> **AIM OF THE EXERCISE**: Copy out every line below without alteration.

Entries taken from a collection
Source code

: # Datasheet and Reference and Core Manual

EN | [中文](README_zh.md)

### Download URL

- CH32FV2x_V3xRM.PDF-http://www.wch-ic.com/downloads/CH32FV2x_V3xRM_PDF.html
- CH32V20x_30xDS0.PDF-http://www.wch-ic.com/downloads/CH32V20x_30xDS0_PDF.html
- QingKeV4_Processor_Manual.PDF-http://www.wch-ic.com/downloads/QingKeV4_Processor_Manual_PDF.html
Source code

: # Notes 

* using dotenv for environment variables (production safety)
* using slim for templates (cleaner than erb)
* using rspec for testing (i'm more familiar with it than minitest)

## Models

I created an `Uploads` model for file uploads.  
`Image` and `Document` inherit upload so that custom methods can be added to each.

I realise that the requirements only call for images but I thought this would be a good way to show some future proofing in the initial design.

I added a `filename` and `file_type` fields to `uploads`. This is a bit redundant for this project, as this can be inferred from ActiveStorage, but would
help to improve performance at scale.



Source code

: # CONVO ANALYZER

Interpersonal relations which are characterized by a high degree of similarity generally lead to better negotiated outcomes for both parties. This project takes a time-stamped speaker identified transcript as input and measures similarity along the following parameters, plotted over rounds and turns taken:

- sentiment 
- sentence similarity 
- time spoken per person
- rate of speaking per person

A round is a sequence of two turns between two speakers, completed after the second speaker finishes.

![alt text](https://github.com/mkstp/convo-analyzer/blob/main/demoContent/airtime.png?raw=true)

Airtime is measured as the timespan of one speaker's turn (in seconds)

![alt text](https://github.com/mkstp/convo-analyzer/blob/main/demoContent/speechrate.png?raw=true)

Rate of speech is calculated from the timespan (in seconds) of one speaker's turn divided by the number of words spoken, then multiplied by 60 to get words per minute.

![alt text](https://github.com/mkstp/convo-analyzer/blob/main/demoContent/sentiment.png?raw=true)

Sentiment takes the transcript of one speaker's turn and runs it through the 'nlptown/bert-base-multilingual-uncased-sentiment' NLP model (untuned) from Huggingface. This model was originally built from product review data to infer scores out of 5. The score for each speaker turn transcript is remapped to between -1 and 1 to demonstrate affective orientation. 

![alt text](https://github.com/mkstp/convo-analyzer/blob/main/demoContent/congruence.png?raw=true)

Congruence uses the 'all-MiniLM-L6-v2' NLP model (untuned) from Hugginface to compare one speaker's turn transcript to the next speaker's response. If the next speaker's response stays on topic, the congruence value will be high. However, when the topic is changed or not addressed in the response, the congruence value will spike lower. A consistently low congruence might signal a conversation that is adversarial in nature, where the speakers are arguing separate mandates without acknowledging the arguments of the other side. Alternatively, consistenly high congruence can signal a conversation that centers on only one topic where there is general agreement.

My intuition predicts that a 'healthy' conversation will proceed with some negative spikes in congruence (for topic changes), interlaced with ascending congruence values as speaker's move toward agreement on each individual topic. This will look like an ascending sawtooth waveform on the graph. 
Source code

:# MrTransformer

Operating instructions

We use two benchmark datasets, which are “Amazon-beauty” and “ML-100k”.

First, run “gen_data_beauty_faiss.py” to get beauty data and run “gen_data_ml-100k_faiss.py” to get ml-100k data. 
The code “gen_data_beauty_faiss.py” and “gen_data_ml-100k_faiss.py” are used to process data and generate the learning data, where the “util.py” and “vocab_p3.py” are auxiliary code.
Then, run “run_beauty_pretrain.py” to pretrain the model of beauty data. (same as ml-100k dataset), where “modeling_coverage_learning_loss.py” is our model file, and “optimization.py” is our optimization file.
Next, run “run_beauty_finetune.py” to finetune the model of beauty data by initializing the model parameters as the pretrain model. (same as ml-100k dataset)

> **RESPONSE**:
Source code

: # Datasheet and Reference and Core Manual

EN | [中文](README_zh.md)

### Download URL

- CH32FV2x_V3xRM.PDF-http://www.wch-ic.com/downloads/CH32FV2x_V3xRM_PDF.html
- CH32V20x_30xDS0.PDF-http://www.wch-ic.com/downloads/CH32V20x_30xDS0_PDF.html
- QingKeV4_Processor_Manual.PDF-http://www.wch-ic.com/downloads/QingKeV4_Processor_Manual_PDF.html
Source code

: # Notes 

* using dotenv for environment variables (production safety)
* using slim for templates (cleaner than erb)
* using rspec for testing (i'm more familiar with it than minitest)

## Models

I created an `Uploads` model for file uploads.  
`Image` and `Document` inherit upload so that custom methods can be added to each.

I realise that the requirements only call for images but I thought this would be a good way to show some future proofing in the initial design.

I added a `filename` and `file_type` fields to `uploads`. This is a bit redundant for this project, as this can be inferred from ActiveStorage, but would
help to improve performance at scale.



Source code

: # CONVO ANALYZER

Interpersonal relations which are characterized by a high degree of similarity generally lead to better negotiated outcomes for both parties. This project takes a time-stamped speaker identified transcript as input and measures similarity along the following parameters, plotted over rounds and turns taken:

- sentiment 
- sentence similarity 
- time spoken per person
- rate of speaking per person

A round is a sequence of two turns between two speakers, completed after the second speaker finishes.

![alt text](https://github.com/mkstp/convo-analyzer/blob/main/demoContent/airtime.png?raw=true)

Airtime is measured as the timespan of one speaker's turn (in seconds)

![alt text](https://github.com/mkstp/convo-analyzer/blob/main/demoContent/speechrate.png?raw=true)

Rate of speech is calculated from the timespan (in seconds) of one speaker's turn divided by the number of words spoken, then multiplied by 60 to get words per minute.

![alt text](https://github.com/mkstp/convo-analyzer/blob/main/demoContent/sentiment.png?raw=true)

Sentiment takes the transcript of one speaker's turn and runs it through the 'nlptown/bert-base-multilingual-uncased-sentiment' NLP model (untuned) from Huggingface. This model was originally built from product review data to infer scores out of 5. The score for each speaker turn transcript is remapped to between -1 and 1 to demonstrate affective orientation. 

![alt text](https://github.com/mkstp/convo-analyzer/blob/main/demoContent/congruence.png?raw=true)

Congruence uses the 'all-MiniLM-L6-v2' NLP model (untuned) from Hugginface to compare one speaker's turn transcript to the next speaker's response. If the next speaker's response stays on topic, the congruence value will be high. However, when the topic is changed or not addressed in the response, the congruence value will spike lower. A consistently low congruence might signal a conversation that is adversarial in nature, where the speakers are arguing separate mandates without acknowledging the arguments of the other side. Alternatively, consistenly high congruence can signal a conversation that centers on only one topic where there is general agreement.

My intuition predicts that a 'healthy' conversation will proceed with some negative spikes in congruence (for topic changes), interlaced with ascending congruence values as speaker's move toward agreement on each individual topic. This will look like an ascending sawtooth waveform on the graph. 
Source code

:# MrTransformer

Operating instructions

We use two benchmark datasets, which are “Amazon-beauty” and “ML-100k”.

First, run “gen_data_beauty_faiss.py” to get beauty data and run “gen_data_ml-100k_faiss.py” to get ml-100k data. 
The code “gen_data_beauty_faiss.py” and “gen_data_ml-100k_faiss.py” are used to process data and generate the learning data, where the “util.py” and “vocab_p3.py” are auxiliary code.
Then, run “run_beauty_pretrain.py” to pretrain the model of beauty data. (same as ml-100k dataset), where “modeling_coverage_learning_loss.py” is our model file, and “optimization.py” is our optimization file.
Next, run “run_beauty_finetune.py” to finetune the model of beauty data by initializing the model parameters as the pretrain model. (same as ml-100k dataset)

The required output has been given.